• _Written task_
Write out every line of the material as a JSON list of strings, one string per line, leaving out any blank lines.
######
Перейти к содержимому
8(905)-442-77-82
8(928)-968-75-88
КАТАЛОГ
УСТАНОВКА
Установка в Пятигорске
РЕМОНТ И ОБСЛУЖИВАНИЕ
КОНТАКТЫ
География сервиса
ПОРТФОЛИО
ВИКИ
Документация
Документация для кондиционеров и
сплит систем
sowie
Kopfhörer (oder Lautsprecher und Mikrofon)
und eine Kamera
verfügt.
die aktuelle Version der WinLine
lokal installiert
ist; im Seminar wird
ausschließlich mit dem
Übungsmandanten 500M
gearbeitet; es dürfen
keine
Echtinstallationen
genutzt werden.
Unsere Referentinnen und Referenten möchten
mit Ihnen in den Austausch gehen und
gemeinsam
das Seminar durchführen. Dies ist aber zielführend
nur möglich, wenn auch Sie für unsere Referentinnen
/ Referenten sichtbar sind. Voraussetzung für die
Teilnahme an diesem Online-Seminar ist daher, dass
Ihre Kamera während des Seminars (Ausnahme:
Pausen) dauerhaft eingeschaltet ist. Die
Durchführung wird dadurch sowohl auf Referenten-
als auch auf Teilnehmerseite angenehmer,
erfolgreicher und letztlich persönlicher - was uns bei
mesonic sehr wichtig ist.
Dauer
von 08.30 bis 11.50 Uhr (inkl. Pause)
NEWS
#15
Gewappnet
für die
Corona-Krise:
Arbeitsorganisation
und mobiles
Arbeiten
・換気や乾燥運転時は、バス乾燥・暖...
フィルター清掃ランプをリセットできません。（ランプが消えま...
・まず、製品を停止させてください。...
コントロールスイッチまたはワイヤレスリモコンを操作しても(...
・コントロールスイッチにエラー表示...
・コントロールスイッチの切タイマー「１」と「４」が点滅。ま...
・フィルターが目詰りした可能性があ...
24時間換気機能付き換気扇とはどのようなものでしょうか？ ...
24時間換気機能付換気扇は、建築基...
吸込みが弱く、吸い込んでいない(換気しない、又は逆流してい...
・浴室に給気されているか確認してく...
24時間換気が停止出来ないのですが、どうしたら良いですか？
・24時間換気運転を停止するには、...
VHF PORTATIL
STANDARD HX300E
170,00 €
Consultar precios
######
• _Solution for this exercise_
[
  "Перейти к содержимому",
  "8(905)-442-77-82",
  "8(928)-968-75-88",
  "КАТАЛОГ",
  "УСТАНОВКА",
  "Установка в Пятигорске",
  "РЕМОНТ И ОБСЛУЖИВАНИЕ",
  "КОНТАКТЫ",
  "География сервиса",
  "ПОРТФОЛИО",
  "ВИКИ",
  "Документация",
  "Документация для кондиционеров и",
  "сплит систем",
  "sowie",
  "Kopfhörer (oder Lautsprecher und Mikrofon)",
  "und eine Kamera",
  "verfügt.",
  "die aktuelle Version der WinLine",
  "lokal installiert",
  "ist; im Seminar wird",
  "ausschließlich mit dem",
  "Übungsmandanten 500M",
  "gearbeitet; es dürfen",
  "keine",
  "Echtinstallationen",
  "genutzt werden.",
  "Unsere Referentinnen und Referenten möchten",
  "mit Ihnen in den Austausch gehen und",
  "gemeinsam",
  "das Seminar durchführen. Dies ist aber zielführend",
  "nur möglich, wenn auch Sie für unsere Referentinnen",
  "/ Referenten sichtbar sind. Voraussetzung für die",
  "Teilnahme an diesem Online-Seminar ist daher, dass",
  "Ihre Kamera während des Seminars (Ausnahme:",
  "Pausen) dauerhaft eingeschaltet ist. Die",
  "Durchführung wird dadurch sowohl auf Referenten-",
  "als auch auf Teilnehmerseite angenehmer,",
  "erfolgreicher und letztlich persönlicher - was uns bei",
  "mesonic sehr wichtig ist.",
  "Dauer",
  "von 08.30 bis 11.50 Uhr (inkl. Pause)",
  "NEWS",
  "#15",
  "Gewappnet",
  "für die",
  "Corona-Krise:",
  "Arbeitsorganisation",
  "und mobiles",
  "Arbeiten",
  "・換気や乾燥運転時は、バス乾燥・暖...",
  "フィルター清掃ランプをリセットできません。（ランプが消えま...",
  "・まず、製品を停止させてください。...",
  "コントロールスイッチまたはワイヤレスリモコンを操作しても(...",
  "・コントロールスイッチにエラー表示...",
  "・コントロールスイッチの切タイマー「１」と「４」が点滅。ま...",
  "・フィルターが目詰りした可能性があ...",
  "24時間換気機能付き換気扇とはどのようなものでしょうか？ ...",
  "24時間換気機能付換気扇は、建築基...",
  "吸込みが弱く、吸い込んでいない(換気しない、又は逆流してい...",
  "・浴室に給気されているか確認してく...",
  "24時間換気が停止出来ないのですが、どうしたら良いですか？",
  "・24時間換気運転を停止するには、...",
  "VHF PORTATIL",
  "STANDARD HX300E",
  "170,00 €",
  "Consultar precios"
]